Ser madre va perdiendo, además, el carácter sacrificial del mejor periodo burgués. Ni se concibe ya entre los valiosos dolores bíblicos ni la concepción calca la voluntad de Dios. Los hijos se eligen para una fecha concreta, puede determinarse el sexo y el número, puede intervenirse genéticamente, y el próximo horizonte de la biotecnología promete que las mujeres procreen sin la intervención de un hombre, presente o ausente, vivo o muerto. De este modo, el hijo será un bien absolutamente materno, no gestado en el vértice de ningún amor o en la cópula de dos sexos, sino en la voluntad amorosa de un genital único.
El niño de este modo será recibido como bien exclusivamente mío o para mí que acaso evoque –cerrando el bucle– la solitaria intimidad de la madre en los tiempos más duros de la jerarquía machista. Aunque seguramente ni eso.
Por el momento, el niño concebido o por concebir ha adquirido una insólita significación entre los treintañeros que afecta a la naturaleza de la maternidad (o la paternidad) en el siglo XXI. Fatigados y aburridos en trabajos sin interés, desengañados de su propia cotidianidad, el niño que nace se convierte en un centro jubiloso que devuelve sentido a los días. La madre es la madre siempre, pero el padre se maternaliza rebuscando en ese entrañable y divertido ser la gratificación que le niega la rutina. Es duro decirlo, pero el niño ha logrado la condición de objeto supremo. Un bien de lujo al que no le faltan los altos presupuestos económicos, los meticulosos controles de calidad, el seguimiento y potenciación de sus prestaciones más el servicio de enfermeras especializadas para velarlos a domicilio y hasta disponerlos después para ir al colegio.

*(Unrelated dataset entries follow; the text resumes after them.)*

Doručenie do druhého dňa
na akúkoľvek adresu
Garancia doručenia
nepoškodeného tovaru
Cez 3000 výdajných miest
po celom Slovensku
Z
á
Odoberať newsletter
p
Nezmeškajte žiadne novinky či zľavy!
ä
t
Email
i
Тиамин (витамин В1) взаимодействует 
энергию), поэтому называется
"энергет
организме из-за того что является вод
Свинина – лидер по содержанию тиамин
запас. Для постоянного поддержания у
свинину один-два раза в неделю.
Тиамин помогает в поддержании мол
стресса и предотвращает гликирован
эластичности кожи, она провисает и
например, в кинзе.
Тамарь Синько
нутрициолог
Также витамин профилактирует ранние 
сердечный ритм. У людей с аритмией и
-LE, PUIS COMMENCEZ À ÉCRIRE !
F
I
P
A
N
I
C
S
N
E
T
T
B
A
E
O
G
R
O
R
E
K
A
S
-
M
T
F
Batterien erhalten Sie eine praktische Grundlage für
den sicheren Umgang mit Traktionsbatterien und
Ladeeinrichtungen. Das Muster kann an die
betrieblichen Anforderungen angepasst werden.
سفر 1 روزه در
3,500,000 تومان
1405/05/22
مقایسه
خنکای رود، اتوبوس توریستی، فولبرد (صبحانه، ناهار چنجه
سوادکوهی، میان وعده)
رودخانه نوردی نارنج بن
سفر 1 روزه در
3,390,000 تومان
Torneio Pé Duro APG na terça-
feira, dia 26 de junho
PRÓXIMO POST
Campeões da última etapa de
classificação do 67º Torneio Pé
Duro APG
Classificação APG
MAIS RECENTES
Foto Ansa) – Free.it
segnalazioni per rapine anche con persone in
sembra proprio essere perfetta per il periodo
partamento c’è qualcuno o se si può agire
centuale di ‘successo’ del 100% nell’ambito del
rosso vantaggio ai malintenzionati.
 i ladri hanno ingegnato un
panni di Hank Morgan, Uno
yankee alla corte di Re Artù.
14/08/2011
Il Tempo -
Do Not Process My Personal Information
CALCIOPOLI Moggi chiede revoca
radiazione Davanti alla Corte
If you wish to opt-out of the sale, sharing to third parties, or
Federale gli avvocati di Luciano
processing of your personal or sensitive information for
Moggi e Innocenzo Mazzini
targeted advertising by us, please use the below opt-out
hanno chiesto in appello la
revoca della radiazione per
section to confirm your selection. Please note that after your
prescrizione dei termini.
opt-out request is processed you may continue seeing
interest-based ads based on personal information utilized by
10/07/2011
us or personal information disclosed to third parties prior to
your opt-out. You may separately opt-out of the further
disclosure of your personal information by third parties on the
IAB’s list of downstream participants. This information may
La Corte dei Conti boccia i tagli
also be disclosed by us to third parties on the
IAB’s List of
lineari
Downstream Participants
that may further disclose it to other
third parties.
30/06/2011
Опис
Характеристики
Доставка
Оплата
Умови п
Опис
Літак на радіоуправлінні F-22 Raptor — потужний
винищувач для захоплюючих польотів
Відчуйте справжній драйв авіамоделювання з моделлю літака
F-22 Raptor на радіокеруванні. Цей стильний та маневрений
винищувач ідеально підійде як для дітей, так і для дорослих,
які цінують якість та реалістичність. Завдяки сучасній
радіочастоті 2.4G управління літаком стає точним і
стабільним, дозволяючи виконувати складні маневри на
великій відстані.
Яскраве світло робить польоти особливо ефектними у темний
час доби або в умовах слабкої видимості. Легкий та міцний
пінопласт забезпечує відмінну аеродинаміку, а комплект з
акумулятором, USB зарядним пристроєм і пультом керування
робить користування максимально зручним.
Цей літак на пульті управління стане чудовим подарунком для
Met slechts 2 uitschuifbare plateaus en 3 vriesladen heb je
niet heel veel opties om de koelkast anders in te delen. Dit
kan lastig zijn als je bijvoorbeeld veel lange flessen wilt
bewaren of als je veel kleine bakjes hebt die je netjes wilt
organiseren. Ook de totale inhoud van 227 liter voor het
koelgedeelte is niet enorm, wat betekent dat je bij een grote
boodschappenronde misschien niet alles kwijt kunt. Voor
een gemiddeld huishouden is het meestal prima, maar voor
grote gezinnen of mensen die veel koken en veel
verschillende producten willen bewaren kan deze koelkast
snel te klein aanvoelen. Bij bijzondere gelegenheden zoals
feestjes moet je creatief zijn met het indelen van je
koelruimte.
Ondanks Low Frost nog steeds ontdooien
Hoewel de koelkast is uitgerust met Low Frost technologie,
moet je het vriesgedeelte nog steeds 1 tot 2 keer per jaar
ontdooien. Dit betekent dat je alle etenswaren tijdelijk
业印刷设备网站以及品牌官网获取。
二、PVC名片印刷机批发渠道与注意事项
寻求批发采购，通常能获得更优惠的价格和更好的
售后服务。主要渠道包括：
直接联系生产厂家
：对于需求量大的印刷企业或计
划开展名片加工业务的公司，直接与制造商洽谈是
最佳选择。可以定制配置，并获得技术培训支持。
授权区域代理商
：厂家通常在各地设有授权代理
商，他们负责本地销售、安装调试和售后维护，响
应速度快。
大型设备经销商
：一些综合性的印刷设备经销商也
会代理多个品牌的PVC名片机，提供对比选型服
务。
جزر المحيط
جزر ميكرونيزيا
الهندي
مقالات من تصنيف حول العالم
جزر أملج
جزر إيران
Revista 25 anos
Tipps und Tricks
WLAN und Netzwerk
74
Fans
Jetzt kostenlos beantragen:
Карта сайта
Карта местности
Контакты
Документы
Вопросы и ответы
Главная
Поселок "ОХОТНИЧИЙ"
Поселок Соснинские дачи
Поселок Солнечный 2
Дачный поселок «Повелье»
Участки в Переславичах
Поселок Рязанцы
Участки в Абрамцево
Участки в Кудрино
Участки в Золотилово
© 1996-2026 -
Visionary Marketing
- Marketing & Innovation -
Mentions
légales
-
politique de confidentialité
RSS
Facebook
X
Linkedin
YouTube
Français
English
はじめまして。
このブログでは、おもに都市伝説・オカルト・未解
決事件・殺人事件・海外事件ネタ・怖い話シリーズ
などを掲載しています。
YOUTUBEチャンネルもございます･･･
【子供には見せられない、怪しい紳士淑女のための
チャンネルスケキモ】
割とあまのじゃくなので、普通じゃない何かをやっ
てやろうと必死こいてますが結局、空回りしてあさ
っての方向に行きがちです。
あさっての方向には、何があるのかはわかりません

El niño, cuesta aceptarlo, se erige, dentro de la omnímoda cultura de consumo, en el máximo bien. Un bien al alcance prácticamente de todos y que, más allá de sus ricos aportes de amor, brinda, garantizadamente y cada vez más, un surtido de desciframientos, riesgos y aventuras extremas que superan con diferencia los episodios, pasajes e intrincados argumentos de cualquier famoso videojuego.